What constitutes enough added value?
Wuala, a peer-to-peer cloud storage company is shutting down after operating for seven years.
The start-up company which has been labelled as a pioneer by many, made the announcement in a blog post to its customers.
No reason has been given for the sudden closure but customers have been informed that they have until the 15th of November to get their data out and stored somewhere else, as it will all be deleted.
Customers will no longer be able to purchase storage or renew existing accounts but the company has suggested some alternatives, particularly Tresorit. The Swiss-Hungarian start-up has even developed a tool to help users transition to it.
Istvan Lam, CEO of Tresorit, wrote on the company’s blog to lament the demise of Wuala and gives a little insight into its history.
Lam details the company’s development of a way to ensure zero-knowledge security which prevented even their own administrators from accessing data.
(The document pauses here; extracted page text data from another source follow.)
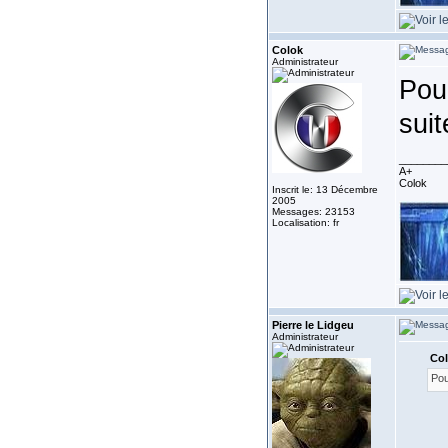
Colok
Administrateur
Pour
suit
________
A+
Colok
Inscrit le: 13 Décembre
2005
Messages: 23153
Localisation: fr
Pierre le Lidgeu
Administrateur
Col
Pou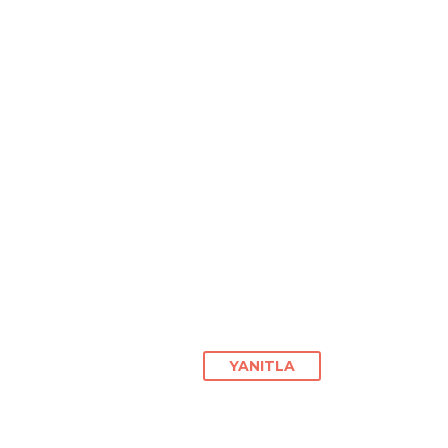
YANITLA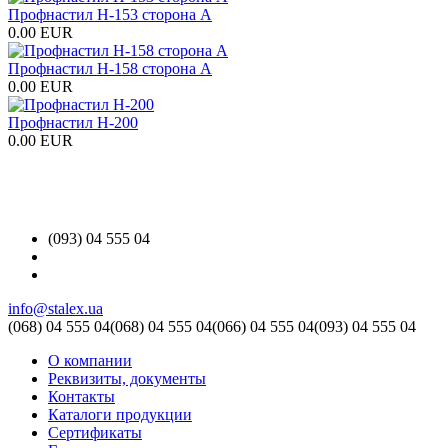
Профнастил Н-153 сторона А
0.00 EUR
Профнастил Н-158 сторона А
0.00 EUR
Профнастил Н-200
0.00 EUR
(093) 04 555 04
info@stalex.ua
(068)
04 555 04
(068)
04 555 04
(066)
04 555 04
(093)
04 555 04
О компании
Реквизиты, документы
Контакты
Каталоги продукции
Сертификаты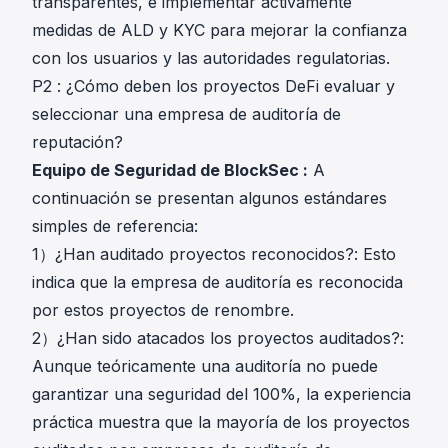
transparentes, e implementar activamente
medidas de ALD y KYC para mejorar la confianza
con los usuarios y las autoridades regulatorias.
P2 : ¿Cómo deben los proyectos DeFi evaluar y
seleccionar una empresa de auditoría de
reputación?
Equipo de Seguridad de BlockSec :
A
continuación se presentan algunos estándares
simples de referencia:
1）¿Han auditado proyectos reconocidos?: Esto
indica que la empresa de auditoría es reconocida
por estos proyectos de renombre.
2）¿Han sido atacados los proyectos auditados?:
Aunque teóricamente una auditoría no puede
garantizar una seguridad del 100%, la experiencia
práctica muestra que la mayoría de los proyectos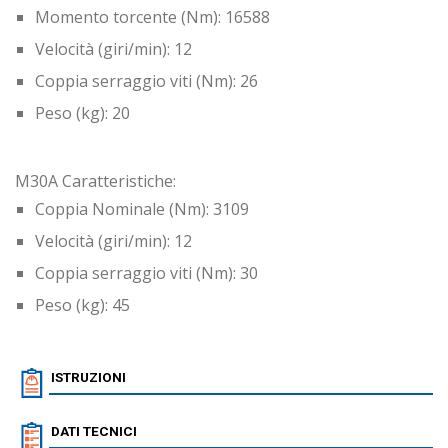
Momento torcente (Nm): 16588
Velocità (giri/min): 12
Coppia serraggio viti (Nm): 26
Peso (kg): 20
M30A Caratteristiche:
Coppia Nominale (Nm): 3109
Velocità (giri/min): 12
Coppia serraggio viti (Nm): 30
Peso (kg): 45
ISTRUZIONI
DATI TECNICI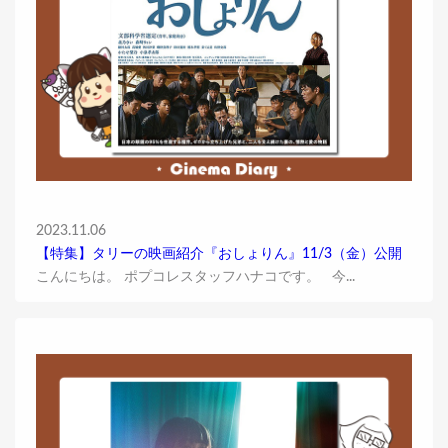
2023.11.06
【特集】タリーの映画紹介『おしょりん』11/3（金）公開
こんにちは。 ポプコレスタッフハナコです。 今...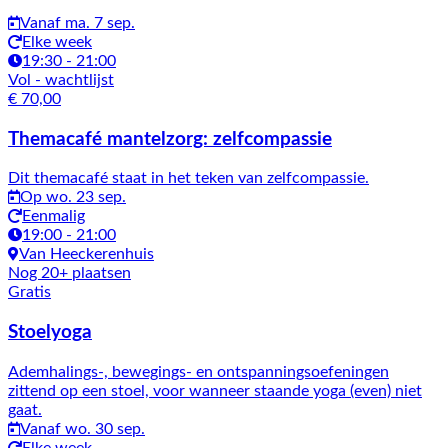
Vanaf ma. 7 sep.
Elke week
19:30 - 21:00
Vol
- wachtlijst
€ 70,00
Themacafé mantelzorg: zelfcompassie
Dit themacafé staat in het teken van zelfcompassie.
Op wo. 23 sep.
Eenmalig
19:00 - 21:00
Van Heeckerenhuis
Nog 20+ plaatsen
Gratis
Stoelyoga
Ademhalings-, bewegings- en ontspanningsoefeningen
zittend op een stoel, voor wanneer staande yoga (even) niet
gaat.
Vanaf wo. 30 sep.
Elke week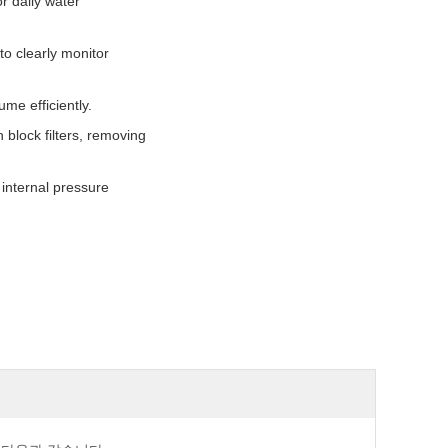
or daily water
to clearly monitor
me efficiently.
block filters, removing
 internal pressure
Something which he says: "today’s gigantic cloud providers still haven’t figured out."
While it may have been a ground breaker, it has failed to be a long lasting company. Lam suggests that perhaps just building your business is not a viable business model.
With dominant cloud companies ruling the market and the price of storage plummeting, it is increasingly difficult to forge a path in the cloud market.
It has been suggested that adding value on top is one way, Lam questions: "But what constitutes enough added value? Is providing zero-knowledge security enough of a competitive advantage?"
While he believes the answer is yes, he goes on to state that secure cloud storage vendors need to provide a level of convenience of par with Dropbox-like, non-encrypted solutions.
There highlights the difficulty, while many companies claim they are not competing with the likes of Dropbox, AWS, Box or Google, in most cases they are.
Whether they are competing on simplicity, features or security the chances are there is an over-lapping ability. It will have to be seen whether the demise of innovative start-ups becomes more common place as they fail to gain substantial market share in competition with established companies.
For its part, Tresorit believes it can achieve zero-knowledge and convenience without the need for a trade-off.
Wuala was acquired by LaCie in 2009, which itself was acquired by Seagate in 2012, but left largely to itself. According to a FAQ posting, "Seagate/LaCie will retain the software and all intellectual property rights thereto. There is no transfer or sale of assets, business or otherwise from Seagate/LaCie to Tresorit."